To many, Wyoming represents one of the last bastions of Western frontier in the United States. The Cowboy State is home to Grand Teton and Yellowstone national parks, alongside a robust mineral extraction industry and growing urban sprawl. And amid a contentious history over the uses of the state's public lands, concerns are growing over one of the nation's natural wonders in Sublette County.

The Path of the Pronghorn is a 6,000-year-old, 150-plus-mile migration path that connects Grand Teton National Park to the Upper Green River Basin. The route is used by roughly 400-plus pronghorn that spend summers in the park, before overwintering in the Upper Green River Valley. It is one of the longest big-game migratory corridors in the lower 48 states, and one of the most studied, with 20-plus years of GPS data. It is also the only federally-designated migration corridor in the country.

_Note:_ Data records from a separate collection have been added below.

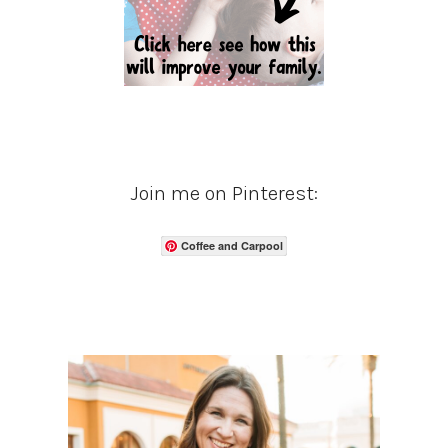
Join me on Pinterest:
Coffee and Carpool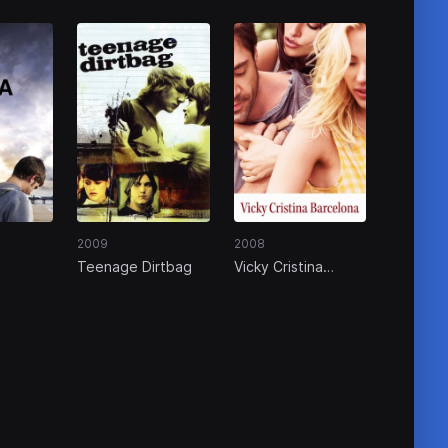
2009
2008
Teenage Dirtbag
Vicky Cristina
Barcelona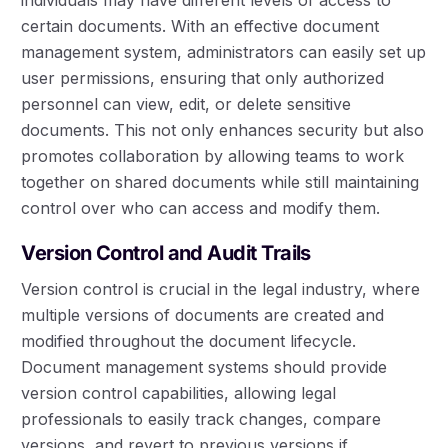
certain documents. With an effective document
management system, administrators can easily set up
user permissions, ensuring that only authorized
personnel can view, edit, or delete sensitive
documents. This not only enhances security but also
promotes collaboration by allowing teams to work
together on shared documents while still maintaining
control over who can access and modify them.
Version Control and Audit Trails
Version control is crucial in the legal industry, where
multiple versions of documents are created and
modified throughout the document lifecycle.
Document management systems should provide
version control capabilities, allowing legal
professionals to easily track changes, compare
versions, and revert to previous versions if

Yet the corridor is facing significant threats from development on its key winter range and in the corridor itself. The Bureau of Land Management and the State of Wyoming have issued numerous mineral and energy leases that obstruct the Sublette herd's migration corridors, including the Path of the Pronghorn. These corridors are key to maintaining large herds of big game, and maintaining the natural character of Wyoming. 

With state-level actors stalling on protecting these corridors, wildlife advocates are seeking new legal solutions to protect them before they are all lost.